◆ Article:
— BEGIN —

Accountability

– the buck stop with me

When working with issues of justice around community and social and historical injustice, as well as in our relationship conflicts at the kitchen sink, a first and crucial step is to acknowledge the injustice that has taken place. Many conflicts cycle at the point that someone or some group cries out in outrage about a past injustice, and the group who was involved in carrying out this past injustice does not acknowledge what it has done, or individuals within that group may know nothing about it. … At the moment of denying a past injustice a new injustice is committed. A. Audegon War Hotel, pg 44.

Accountability has a clear ring of truth, where frustration, hurt and resentment can be heard and understood. Accountability is a stepping up and saying ‘this ends with me’. Or it says ‘this must change and i will do what i can to do so’. It is meeting, no matter how difficult, someone else’s suffering at injustice and validating it. Accountability then, when taken seriously as a way of meeting the past in the present moment, could be one of the biggest steps to the betterment of our world.
Accountability involves recognizing and validating each other’s experiences.’ pg 45 ibid.

Victim – Accountability Spectrum

Victim ——————————————————————————————————-accountability

I realised something during a group forum on gender when i was challenged, that my life-long identification as a victim, obscures me not only from my own power but also existing cultural and social power structures. So when exploring gender for instance, if i don’t account for the fact that i am a man, and not only that, a tall man, and also with a privileged background, it will constantly lurk in the shadows. This is before a word is spoken. So in the seemingly obvious case of being a man, it is not so seemingly obvious when i have spent a lifetime suffering under a sense of not being male enough, not providing enough, not strong enough, not successful enough etc. That was my previous narrative of myself in terms of gender. But with accountability now comes an unexpected realisation that i am not just a victim. It’s easy to point the finger at others and where they need to change, but to find change in myself beforehand, that is something we can all do to create a better world. It’s hard to really acknowledge suffering, but when i can keep my heart open to hearing the suffering of others then it can help change the situation. In personal relationships when we refuse to be accountable, we feel isolated, pg 47 ibid.

— END —

Stored data
— BEGIN —

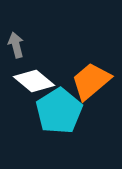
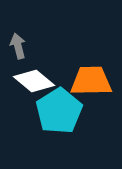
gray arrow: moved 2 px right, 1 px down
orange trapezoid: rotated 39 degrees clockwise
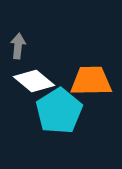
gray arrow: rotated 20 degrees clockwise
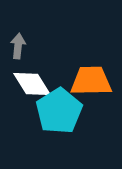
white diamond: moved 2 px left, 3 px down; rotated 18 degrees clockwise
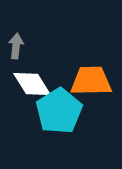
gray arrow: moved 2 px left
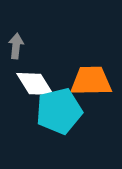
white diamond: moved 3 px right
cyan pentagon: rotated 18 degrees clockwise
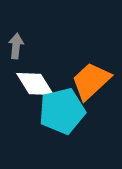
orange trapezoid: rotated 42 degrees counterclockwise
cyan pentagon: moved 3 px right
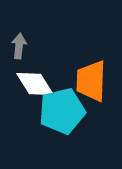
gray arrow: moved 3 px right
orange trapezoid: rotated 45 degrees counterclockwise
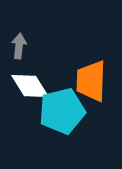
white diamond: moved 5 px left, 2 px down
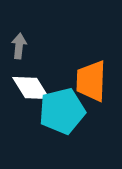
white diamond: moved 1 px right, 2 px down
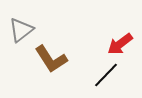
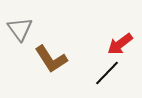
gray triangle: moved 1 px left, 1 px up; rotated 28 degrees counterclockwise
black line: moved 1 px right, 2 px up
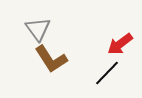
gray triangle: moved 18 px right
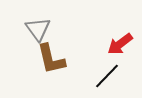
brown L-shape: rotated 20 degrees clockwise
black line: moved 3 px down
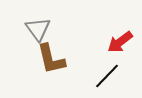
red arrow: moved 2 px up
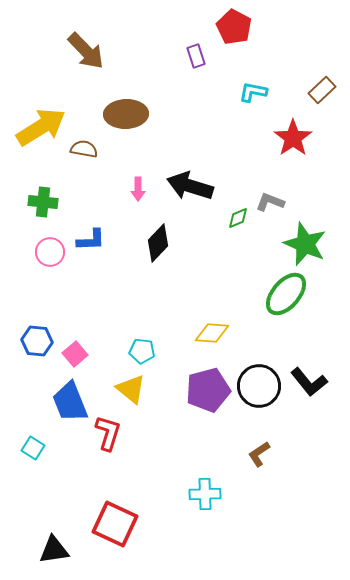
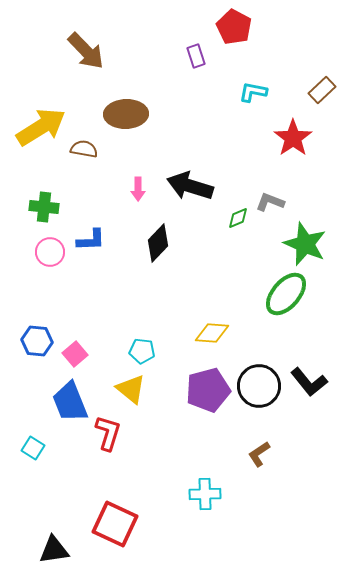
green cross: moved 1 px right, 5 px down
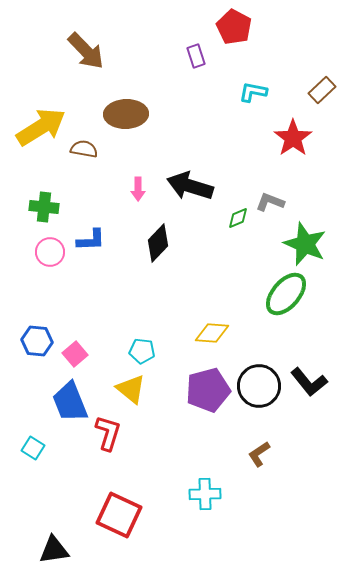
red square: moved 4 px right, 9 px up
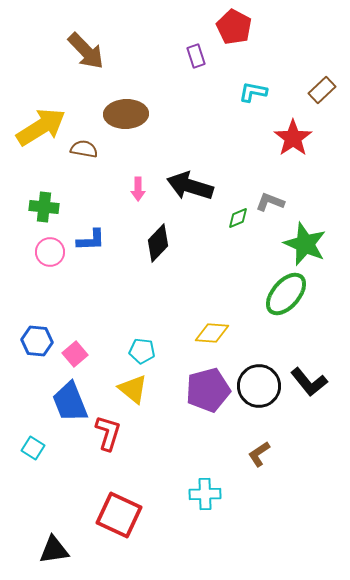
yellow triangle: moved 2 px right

— END —
— BEGIN —

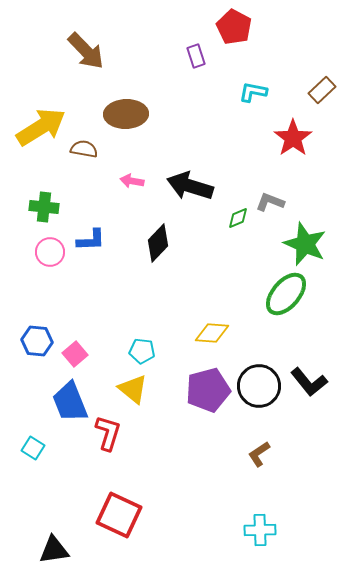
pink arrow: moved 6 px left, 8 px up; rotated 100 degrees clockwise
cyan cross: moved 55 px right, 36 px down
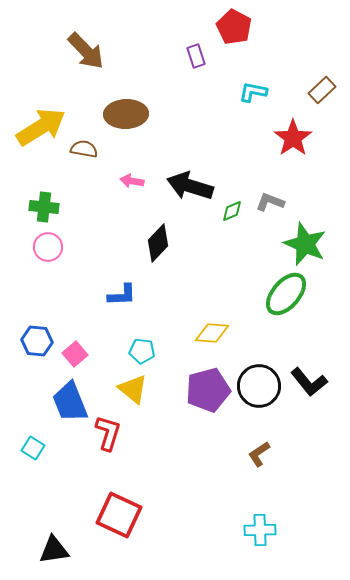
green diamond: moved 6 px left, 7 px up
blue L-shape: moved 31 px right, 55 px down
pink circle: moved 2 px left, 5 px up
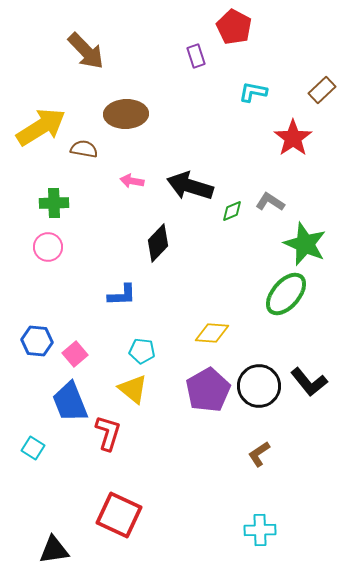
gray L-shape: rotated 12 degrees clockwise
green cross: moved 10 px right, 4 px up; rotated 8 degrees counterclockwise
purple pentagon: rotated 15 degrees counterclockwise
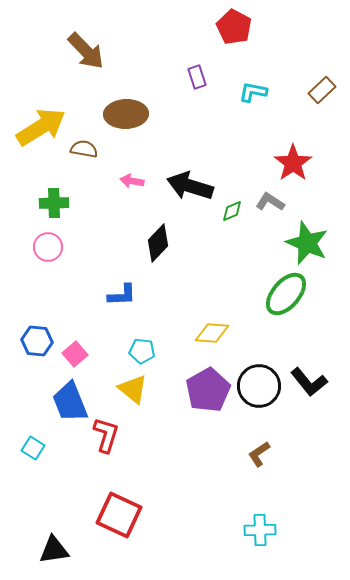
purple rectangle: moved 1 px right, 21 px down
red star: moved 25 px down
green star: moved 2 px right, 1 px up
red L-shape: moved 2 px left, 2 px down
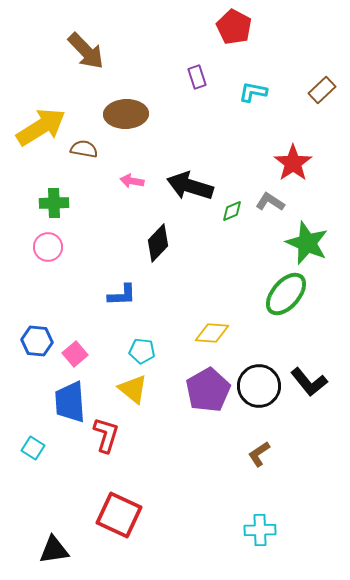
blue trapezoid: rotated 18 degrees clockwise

— END —
— BEGIN —

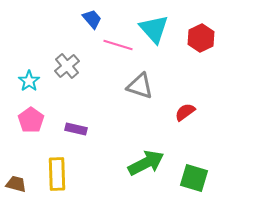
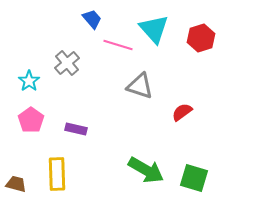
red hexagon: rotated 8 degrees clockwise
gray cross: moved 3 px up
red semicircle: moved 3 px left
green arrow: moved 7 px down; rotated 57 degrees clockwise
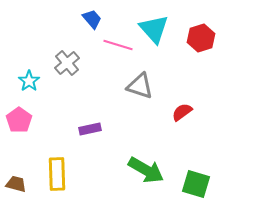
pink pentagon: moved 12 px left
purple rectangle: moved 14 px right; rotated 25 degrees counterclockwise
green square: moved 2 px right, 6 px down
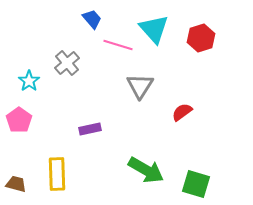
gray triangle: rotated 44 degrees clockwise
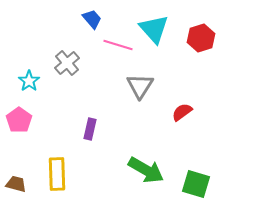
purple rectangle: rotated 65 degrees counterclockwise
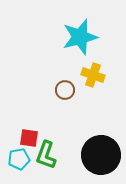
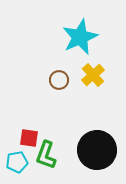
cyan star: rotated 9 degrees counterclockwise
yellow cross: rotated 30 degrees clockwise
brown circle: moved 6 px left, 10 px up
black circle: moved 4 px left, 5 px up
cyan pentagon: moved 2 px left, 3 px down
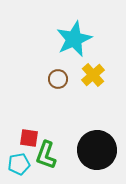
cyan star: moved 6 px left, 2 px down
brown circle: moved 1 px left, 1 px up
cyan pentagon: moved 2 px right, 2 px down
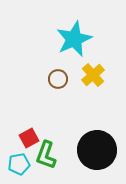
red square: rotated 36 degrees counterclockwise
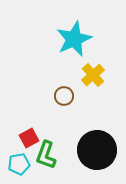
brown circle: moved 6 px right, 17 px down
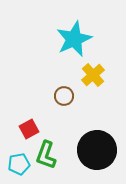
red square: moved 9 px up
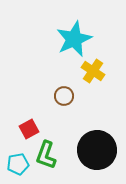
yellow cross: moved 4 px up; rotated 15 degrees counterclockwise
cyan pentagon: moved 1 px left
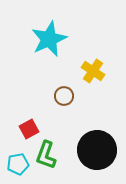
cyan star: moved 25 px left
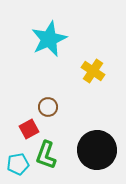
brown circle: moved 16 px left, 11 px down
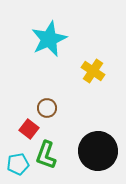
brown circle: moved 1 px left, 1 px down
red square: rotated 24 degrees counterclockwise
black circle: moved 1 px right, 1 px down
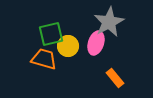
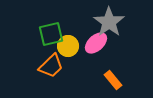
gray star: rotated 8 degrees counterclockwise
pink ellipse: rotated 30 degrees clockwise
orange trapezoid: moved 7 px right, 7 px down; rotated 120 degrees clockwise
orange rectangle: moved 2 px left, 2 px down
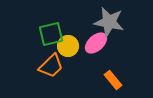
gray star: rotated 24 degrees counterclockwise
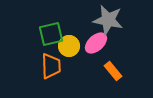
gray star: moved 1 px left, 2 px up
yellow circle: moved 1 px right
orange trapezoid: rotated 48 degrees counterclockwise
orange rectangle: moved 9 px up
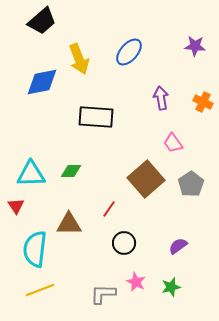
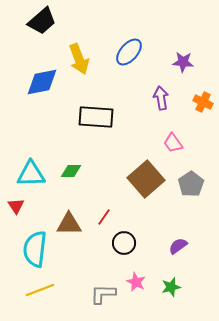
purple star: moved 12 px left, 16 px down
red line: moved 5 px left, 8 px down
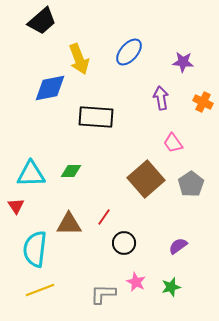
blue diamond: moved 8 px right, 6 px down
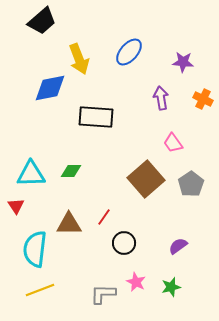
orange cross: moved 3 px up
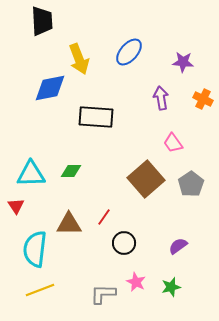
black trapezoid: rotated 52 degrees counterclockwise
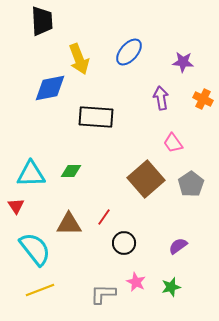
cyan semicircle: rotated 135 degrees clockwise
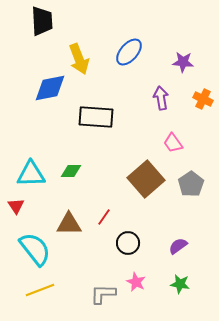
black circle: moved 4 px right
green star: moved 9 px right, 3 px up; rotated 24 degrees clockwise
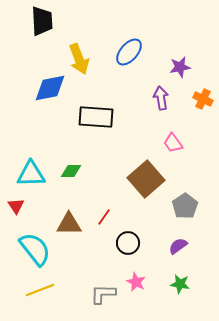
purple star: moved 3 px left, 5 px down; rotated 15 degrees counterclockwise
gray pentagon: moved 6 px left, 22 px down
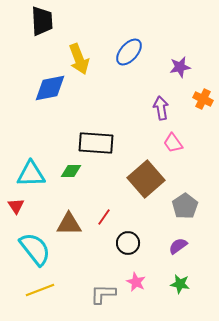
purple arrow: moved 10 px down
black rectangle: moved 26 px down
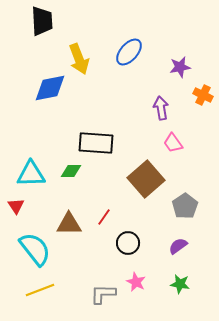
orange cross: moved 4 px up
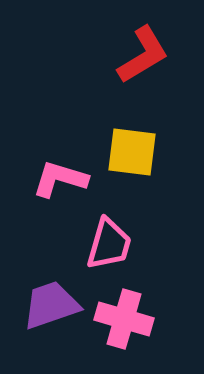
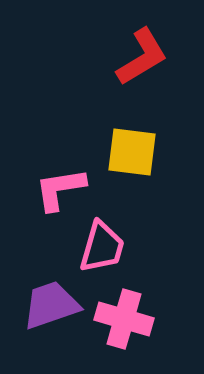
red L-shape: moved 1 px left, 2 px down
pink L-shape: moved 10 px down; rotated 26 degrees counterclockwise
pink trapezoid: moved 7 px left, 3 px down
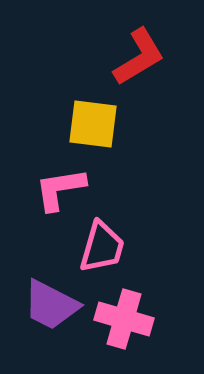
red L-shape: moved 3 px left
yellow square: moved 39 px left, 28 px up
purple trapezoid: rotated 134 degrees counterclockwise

— END —

◆ Do this: Reproduce the piece on accountability in full, word for word. The records bear no relation to the piece on accountability.

◆ Response:
Accountability

– the buck stop with me

When working with issues of justice around community and social and historical injustice, as well as in our relationship conflicts at the kitchen sink, a first and crucial step is to acknowledge the injustice that has taken place. Many conflicts cycle at the point that someone or some group cries out in outrage about a past injustice, and the group who was involved in carrying out this past injustice does not acknowledge what it has done, or individuals within that group may know nothing about it. … At the moment of denying a past injustice a new injustice is committed. A. Audegon War Hotel, pg 44.

Accountability has a clear ring of truth, where frustration, hurt and resentment can be heard and understood. Accountability is a stepping up and saying ‘this ends with me’. Or it says ‘this must change and i will do what i can to do so’. It is meeting, no matter how difficult, someone else’s suffering at injustice and validating it. Accountability then, when taken seriously as a way of meeting the past in the present moment, could be one of the biggest steps to the betterment of our world.
Accountability involves recognizing and validating each other’s experiences.’ pg 45 ibid.

Victim – Accountability Spectrum

Victim ——————————————————————————————————-accountability

I realised something during a group forum on gender when i was challenged, that my life-long identification as a victim, obscures me not only from my own power but also existing cultural and social power structures. So when exploring gender for instance, if i don’t account for the fact that i am a man, and not only that, a tall man, and also with a privileged background, it will constantly lurk in the shadows. This is before a word is spoken. So in the seemingly obvious case of being a man, it is not so seemingly obvious when i have spent a lifetime suffering under a sense of not being male enough, not providing enough, not strong enough, not successful enough etc. That was my previous narrative of myself in terms of gender. But with accountability now comes an unexpected realisation that i am not just a victim. It’s easy to point the finger at others and where they need to change, but to find change in myself beforehand, that is something we can all do to create a better world. It’s hard to really acknowledge suffering, but when i can keep my heart open to hearing the suffering of others then it can help change the situation. In personal relationships when we refuse to be accountable, we feel isolated, pg 47 ibid.